3.   Member States shall ensure that unsecured claims resulting from debt instruments that meet the conditions laid down in points (a), (b) and (c) of paragraph 2 of this Article have a higher priority ranking in their national laws governing normal insolvency proceedings than the priority ranking of claims resulting from instruments referred to in points (a) to (d) of Article 48(1).

4.   Without prejudice to paragraphs 5 and 7, Member States shall ensure that their national laws governing normal insolvency proceedings as they were adopted at 31 December 2016 apply to the ranking in normal insolvency proceedings of unsecured claims resulting from debt instruments issued by entities referred to in points (a) to (d) of the first subparagraph of Article 1(1) of this Directive prior to the date of entry into force of measures under national law transposing Directive (EU) 2017/2399 of the European Parliament and of the Council (*1).

5.   Where, after 31 December 2016 and before 28 December 2017, a Member State adopted a national law governing the ranking in normal insolvency proceedings of unsecured claims resulting from debt instruments issued after the date of application of such national law, paragraph 4 of this Article shall not apply to claims resulting from debt instruments issued after the date of application of that national law, provided that all of the following conditions are met:

(a)

under that national law, and for entities referred to in points (a) to (d) of the first subparagraph of Article 1(1), ordinary unsecured claims have, in normal insolvency proceedings, a higher priority ranking than that of unsecured claims resulting from debt instruments that meet the following conditions:

(i)

the original contractual maturity of the debt instruments is of at least one year;

(ii)

the debt instruments contain no embedded derivatives and are not derivatives themselves; and

(iii)

▸ **Supplied material**:
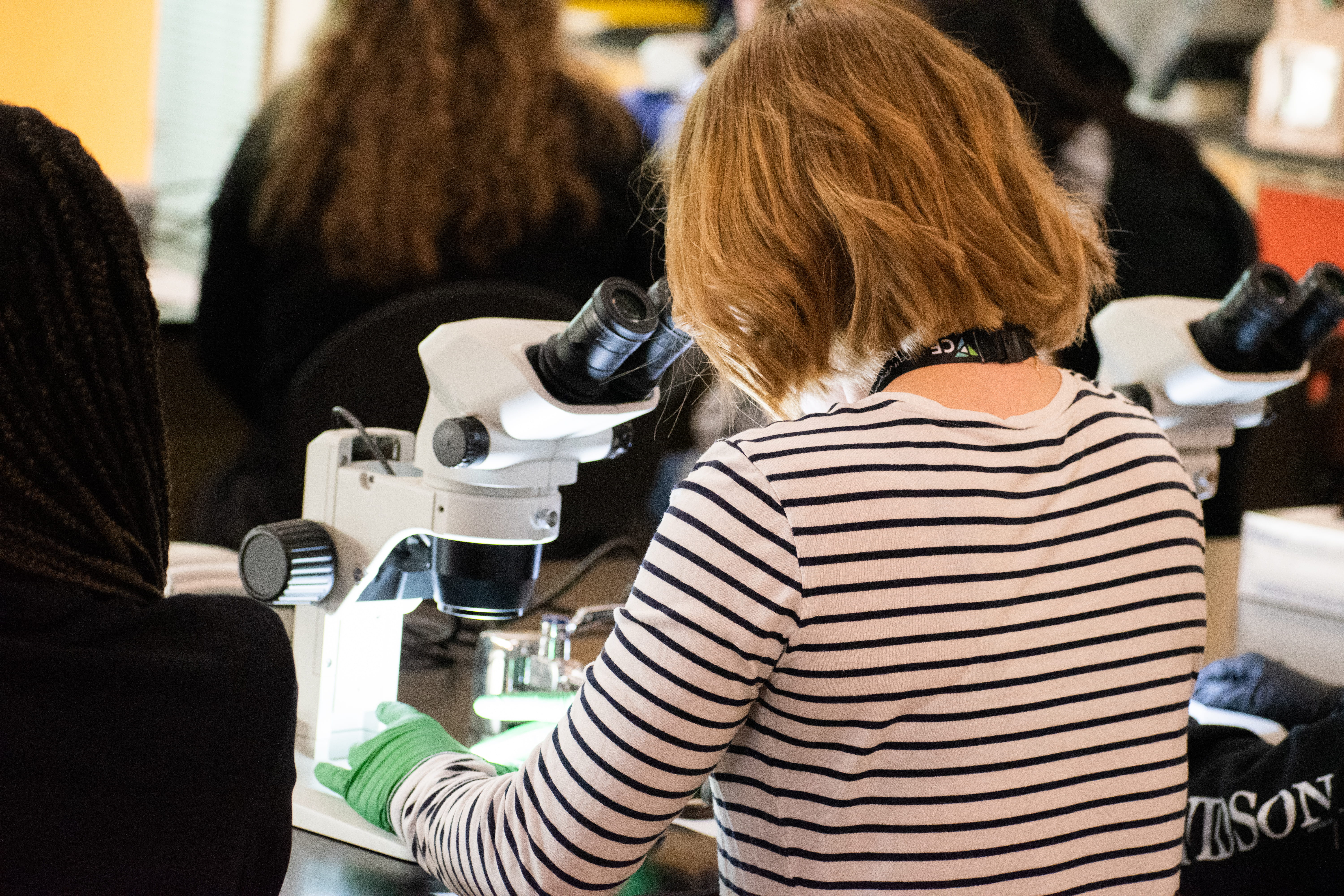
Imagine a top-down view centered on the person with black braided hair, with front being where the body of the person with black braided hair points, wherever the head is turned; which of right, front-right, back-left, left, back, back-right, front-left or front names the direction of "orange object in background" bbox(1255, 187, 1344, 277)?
front-right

▸ **Your tasks**:
**A.** In the passage on insolvency ranking, what minimum original contractual maturity does condition (i) require of the debt instruments?
**B.** Reproduce the part of the passage on insolvency ranking between "4.   Without prejudice to" and "of the Council (*1).", inclusive.
**C.** Resume the passage on insolvency ranking from the point where it stops.

▸ **Written answers**:
**A.** At least one year.

**B.**
4.   Without prejudice to paragraphs 5 and 7, Member States shall ensure that their national laws governing normal insolvency proceedings as they were adopted at 31 December 2016 apply to the ranking in normal insolvency proceedings of unsecured claims resulting from debt instruments issued by entities referred to in points (a) to (d) of the first subparagraph of Article 1(1) of this Directive prior to the date of entry into force of measures under national law transposing Directive (EU) 2017/2399 of the European Parliament and of the Council (*1).

**C.**
the relevant contractual documentation and, where applicable, the prospectus related to the issuance explicitly refer to the lower ranking under the national law;

(b)

under that national law, unsecured claims resulting from debt instruments that meet the conditions laid down in point (a) of this subparagraph have, in normal insolvency proceedings, a higher priority ranking than the priority ranking of claims resulting from instruments referred to in points (a) to (d) of Article 48(1).

On the date of entry into force of measures under national law transposing Directive (EU) 2017/2399, the unsecured claims resulting from debt instruments referred to in point (b) of the first subparagraph shall have the same priority ranking as the one referred to in points (a), (b) and (c) of paragraph 2 and in paragraph 3 of this Article.

6.   For the purposes of point (b) of paragraph 2 and point (a)(ii) of the first subparagraph of paragraph 5, debt instruments with variable interest derived from a broadly used reference rate and debt instruments not denominated in the domestic currency of the issuer, provided that principal, repayment and interest are denominated in the same currency, shall not be considered to be debt instruments containing embedded derivatives solely because of those features.

7.   Member States that, prior to 31 December 2016, adopted a national law governing normal insolvency proceedings whereby ordinary unsecured claims resulting from debt instruments issued by entities referred to in points (a) to (d) of the first subparagraph of Article 1(1) are split into two or more different priority rankings, or whereby the priority ranking of ordinary unsecured claims resulting from such debt instruments is changed in relation to all other ordinary unsecured claims of the same ranking, may provide that debt instruments with the lowest priority ranking among those ordinary unsecured claims have the same ranking as that of claims that meet the conditions of points (a), (b) and (c) of paragraph 2 and of paragraph 3 of this Article.

(*1)  Directive (EU) 2017/2399 of the European Parliament and of the Council of 12 December 2017 amending Directive 2014/59/EU as regards the ranking of unsecured debt instruments in insolvency hierarchy (OJ L 345, 27.12.2017, p. 96).’."

Article 2

Transposition

1.   Member States shall bring into force the laws, regulations and administrative provisions necessary to comply with this Directive by 29 December 2018. They shall immediately inform the Commission thereof.

Member States shall apply those measures as from the date of their entry into force in national law.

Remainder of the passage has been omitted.